EXTRACT:
◇ ◇ ◇

Regulation of prostaglandin H synthase activity in dog urothelial cells

Abstract

TPA regulation of prostaglandin H synthase activity in primary and subcultured dog urothelial cells was investigated. Previous studies have demonstrated an early (0-2 hr) increase in PGE2 synthesis mediated by TPA which is dependent upon release of endogenous arachidonic acid by a phospholipase-mediated pathway. In this study, prostaglandin H synthase activity was assessed directly with microsomes and indirectly after addition of exogenous arachidonic acid at a maximum effective concentration (100 microM) to media. PGE2 synthesis, measured by radioimmunoassay, served as an index of prostaglandin H synthase activity. After a 24-hr incubation with 0.1 microM TPA or 1.0 microM A23187, arachidonic acid elicited significantly more PGE2 synthesis in agonist-treated cells than it did in control cells in primary culture. Microsomes from 24-hr TPA-treated cells exhibited significantly more prostaglandin H synthase activity than did those from control cells. In addition, the PGE2 content of overnight media was approximately 10-fold greater in TPA-treated cells than in control cells. The late (24 hr) response was more sensitive to lower concentrations of TPA than was the earlier (0-2 hr) response. TPA at 0.1 microM was a maximum effective dose for both responses. The 24-hr response was blocked by cycloheximide and staurosporine, inhibitors of protein synthesis and protein kinase C, respectively. Pretreatment of cells with aspirin, an irreversible inhibitor of prostaglandin H synthase, prior to addition of TPA did not prevent the late TPA-mediated increase in PGE2 synthesis. Subcultured cells exhibited both an early and a late TPA response. Only the early response was inhibited by aspirin pretreatment. Results suggest that the late response with TPA is caused by de novo synthesis of prostaglandin H synthase. Thus, primary and subcultured dog urothelial cells possess two distinct mechanisms for regulating signal transduction by arachidonic acid metabolism. This study provides a basis for assessing these mechanisms of signal transduction in urothelial cell lines and transformed cells.

◇ ◇ ◇

Return the abstract on prostaglandin H synthase regulation in dog urothelial cells word for word, title included.

◇ ◇ ◇

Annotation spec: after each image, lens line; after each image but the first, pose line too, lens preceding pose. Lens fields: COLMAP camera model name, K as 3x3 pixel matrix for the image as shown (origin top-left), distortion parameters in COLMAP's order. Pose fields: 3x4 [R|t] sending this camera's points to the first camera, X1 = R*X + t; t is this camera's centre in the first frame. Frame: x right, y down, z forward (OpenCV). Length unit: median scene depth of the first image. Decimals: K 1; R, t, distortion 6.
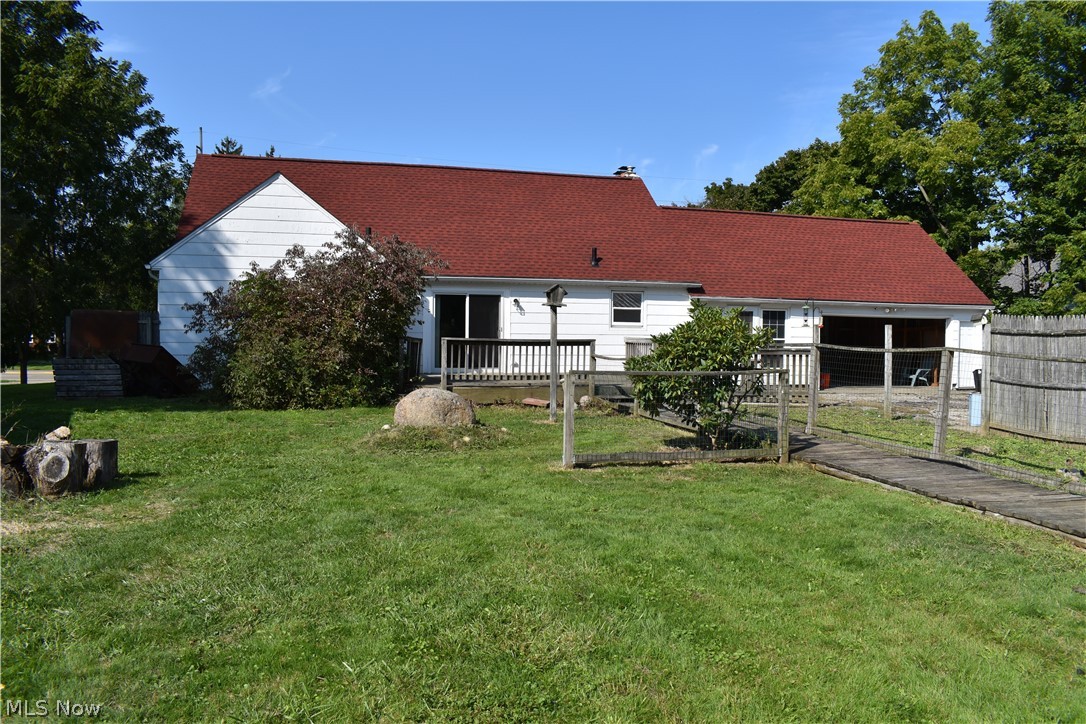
lens RADIAL K [[841.1, 0, 547.0], [0, 841.1, 362.9], [0, 0, 1]] dist [-0.081226, 0.008889]
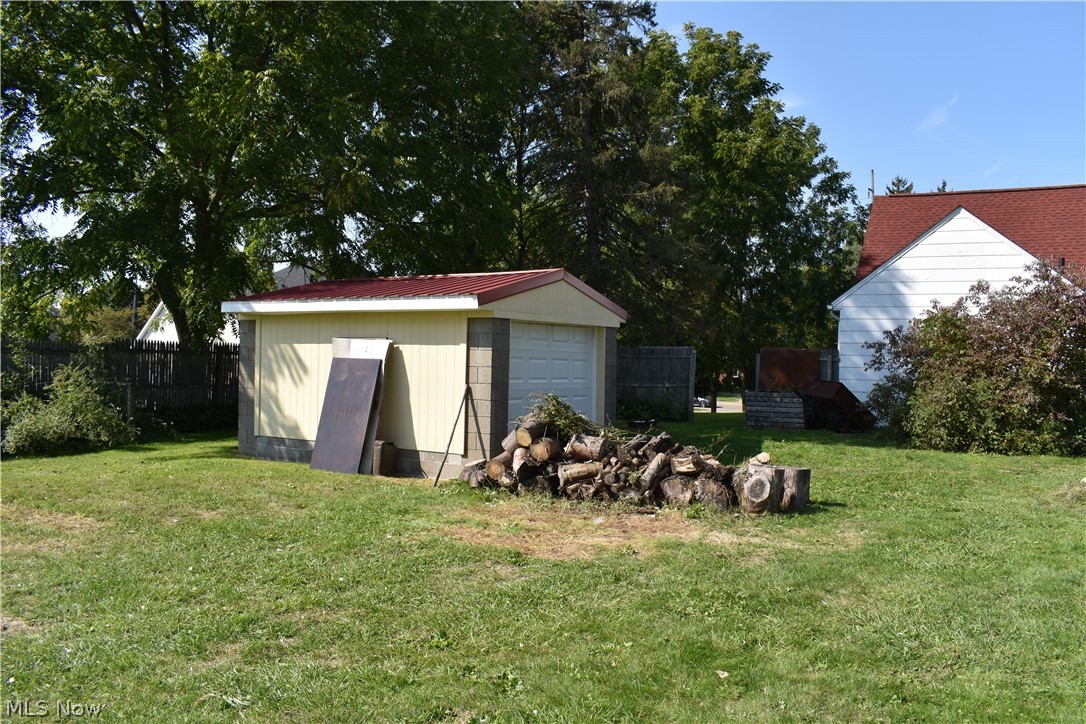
lens RADIAL K [[841.1, 0, 547.0], [0, 841.1, 362.9], [0, 0, 1]] dist [-0.081226, 0.008889]
pose [[0.730394, 0.009726, -0.682957, -0.020304], [-0.040994, 0.998720, -0.029618, 0.001106], [0.681795, 0.049631, 0.729858, -0.022247]]
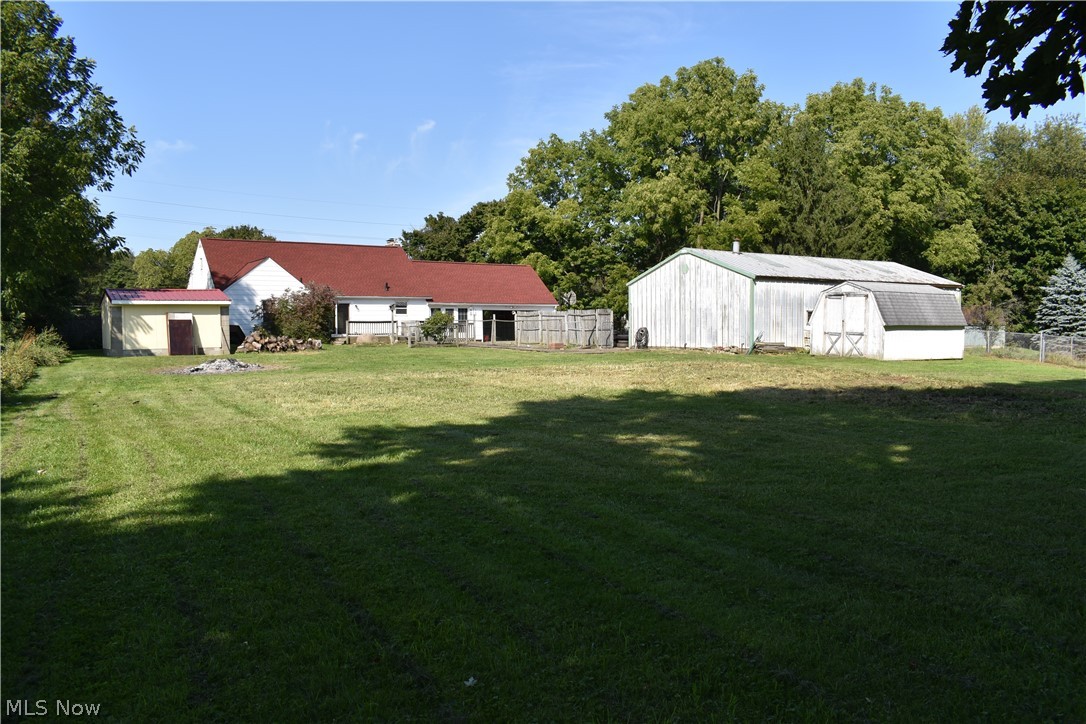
lens RADIAL K [[841.1, 0, 547.0], [0, 841.1, 362.9], [0, 0, 1]] dist [-0.081226, 0.008889]
pose [[0.943602, -0.029693, 0.329749, -0.426142], [0.024825, 0.999512, 0.018963, 0.077374], [-0.330151, -0.009708, 0.943878, -1.939161]]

◇ ◇ ◇

SOLUTION BELOW:
Regulation of prostaglandin H synthase activity in dog urothelial cells

Abstract

TPA regulation of prostaglandin H synthase activity in primary and subcultured dog urothelial cells was investigated. Previous studies have demonstrated an early (0-2 hr) increase in PGE2 synthesis mediated by TPA which is dependent upon release of endogenous arachidonic acid by a phospholipase-mediated pathway. In this study, prostaglandin H synthase activity was assessed directly with microsomes and indirectly after addition of exogenous arachidonic acid at a maximum effective concentration (100 microM) to media. PGE2 synthesis, measured by radioimmunoassay, served as an index of prostaglandin H synthase activity. After a 24-hr incubation with 0.1 microM TPA or 1.0 microM A23187, arachidonic acid elicited significantly more PGE2 synthesis in agonist-treated cells than it did in control cells in primary culture. Microsomes from 24-hr TPA-treated cells exhibited significantly more prostaglandin H synthase activity than did those from control cells. In addition, the PGE2 content of overnight media was approximately 10-fold greater in TPA-treated cells than in control cells. The late (24 hr) response was more sensitive to lower concentrations of TPA than was the earlier (0-2 hr) response. TPA at 0.1 microM was a maximum effective dose for both responses. The 24-hr response was blocked by cycloheximide and staurosporine, inhibitors of protein synthesis and protein kinase C, respectively. Pretreatment of cells with aspirin, an irreversible inhibitor of prostaglandin H synthase, prior to addition of TPA did not prevent the late TPA-mediated increase in PGE2 synthesis. Subcultured cells exhibited both an early and a late TPA response. Only the early response was inhibited by aspirin pretreatment. Results suggest that the late response with TPA is caused by de novo synthesis of prostaglandin H synthase. Thus, primary and subcultured dog urothelial cells possess two distinct mechanisms for regulating signal transduction by arachidonic acid metabolism. This study provides a basis for assessing these mechanisms of signal transduction in urothelial cell lines and transformed cells.